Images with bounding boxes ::
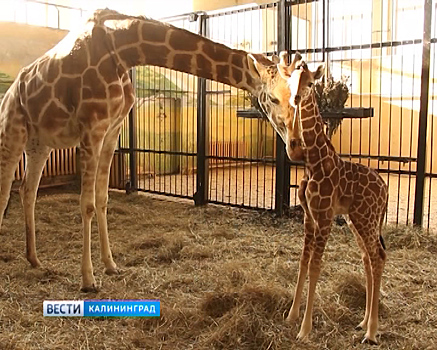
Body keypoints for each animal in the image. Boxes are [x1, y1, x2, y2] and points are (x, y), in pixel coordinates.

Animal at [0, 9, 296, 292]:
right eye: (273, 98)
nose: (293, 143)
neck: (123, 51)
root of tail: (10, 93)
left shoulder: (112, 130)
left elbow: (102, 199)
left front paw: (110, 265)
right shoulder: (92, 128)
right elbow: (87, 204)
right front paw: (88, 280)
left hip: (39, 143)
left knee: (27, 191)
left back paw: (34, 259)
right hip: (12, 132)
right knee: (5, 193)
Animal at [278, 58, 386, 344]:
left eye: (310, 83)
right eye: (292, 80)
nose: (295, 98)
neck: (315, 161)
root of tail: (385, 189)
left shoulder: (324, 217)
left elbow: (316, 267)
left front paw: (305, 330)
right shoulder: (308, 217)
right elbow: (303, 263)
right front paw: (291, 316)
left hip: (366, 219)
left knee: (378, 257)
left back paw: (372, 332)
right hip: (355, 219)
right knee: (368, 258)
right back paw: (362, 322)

---

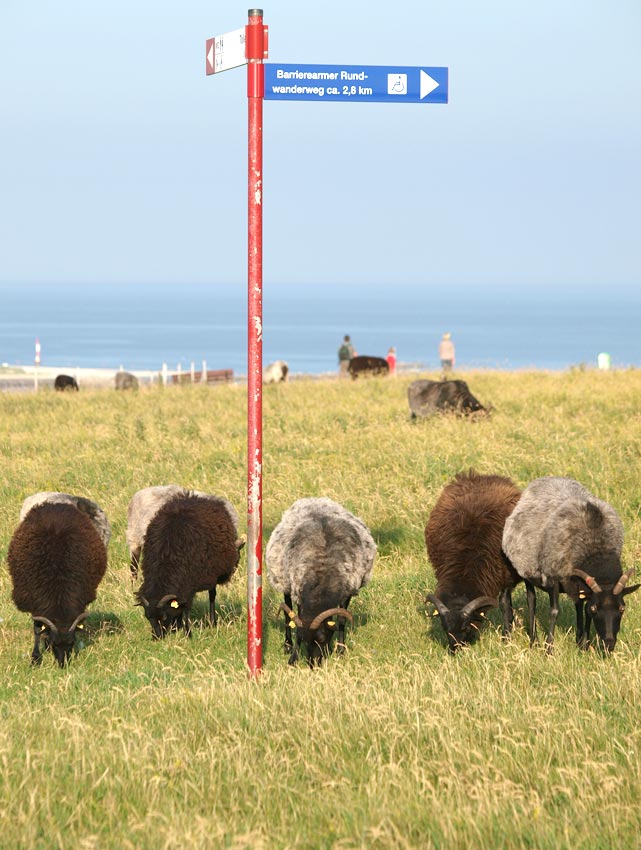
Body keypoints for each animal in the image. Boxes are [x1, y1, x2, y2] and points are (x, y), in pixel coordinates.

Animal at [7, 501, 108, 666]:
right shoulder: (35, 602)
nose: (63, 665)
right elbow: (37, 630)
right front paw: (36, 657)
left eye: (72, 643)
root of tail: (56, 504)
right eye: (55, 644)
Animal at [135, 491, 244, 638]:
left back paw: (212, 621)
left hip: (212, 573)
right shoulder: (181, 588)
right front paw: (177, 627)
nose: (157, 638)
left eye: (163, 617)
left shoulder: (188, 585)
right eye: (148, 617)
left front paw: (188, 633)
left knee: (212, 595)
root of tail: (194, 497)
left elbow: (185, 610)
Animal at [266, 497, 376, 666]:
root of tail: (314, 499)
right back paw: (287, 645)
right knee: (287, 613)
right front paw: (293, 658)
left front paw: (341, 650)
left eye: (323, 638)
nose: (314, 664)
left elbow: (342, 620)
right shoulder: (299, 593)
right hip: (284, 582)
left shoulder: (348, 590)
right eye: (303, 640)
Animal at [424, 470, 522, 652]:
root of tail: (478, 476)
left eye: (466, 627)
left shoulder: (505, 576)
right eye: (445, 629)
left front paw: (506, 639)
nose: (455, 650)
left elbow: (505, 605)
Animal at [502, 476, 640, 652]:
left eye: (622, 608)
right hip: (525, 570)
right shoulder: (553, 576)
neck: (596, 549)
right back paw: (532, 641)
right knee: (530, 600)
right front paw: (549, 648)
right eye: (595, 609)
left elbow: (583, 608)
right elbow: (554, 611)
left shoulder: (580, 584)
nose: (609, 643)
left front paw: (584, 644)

TASK ITEM ::
Please transcribe exactly the lines above from the line that has "right shoulder: (181, 588)" up to and including the line that has "left front paw: (506, 639)"; no other line belongs in the answer.

TASK RESULT ::
right shoulder: (181, 588)
right front paw: (177, 627)
nose: (157, 638)
left eye: (163, 617)
left shoulder: (188, 585)
right eye: (148, 617)
left front paw: (188, 633)
left knee: (212, 595)
root of tail: (194, 497)
left elbow: (185, 610)
Animal at [266, 497, 376, 666]:
root of tail: (314, 499)
right back paw: (287, 645)
right knee: (287, 613)
right front paw: (293, 658)
left front paw: (341, 650)
left eye: (323, 638)
nose: (314, 664)
left elbow: (342, 620)
right shoulder: (299, 593)
right hip: (284, 582)
left shoulder: (348, 590)
right eye: (303, 640)
Animal at [424, 470, 522, 652]:
root of tail: (478, 476)
left eye: (466, 627)
left shoulder: (505, 576)
right eye: (445, 629)
left front paw: (506, 639)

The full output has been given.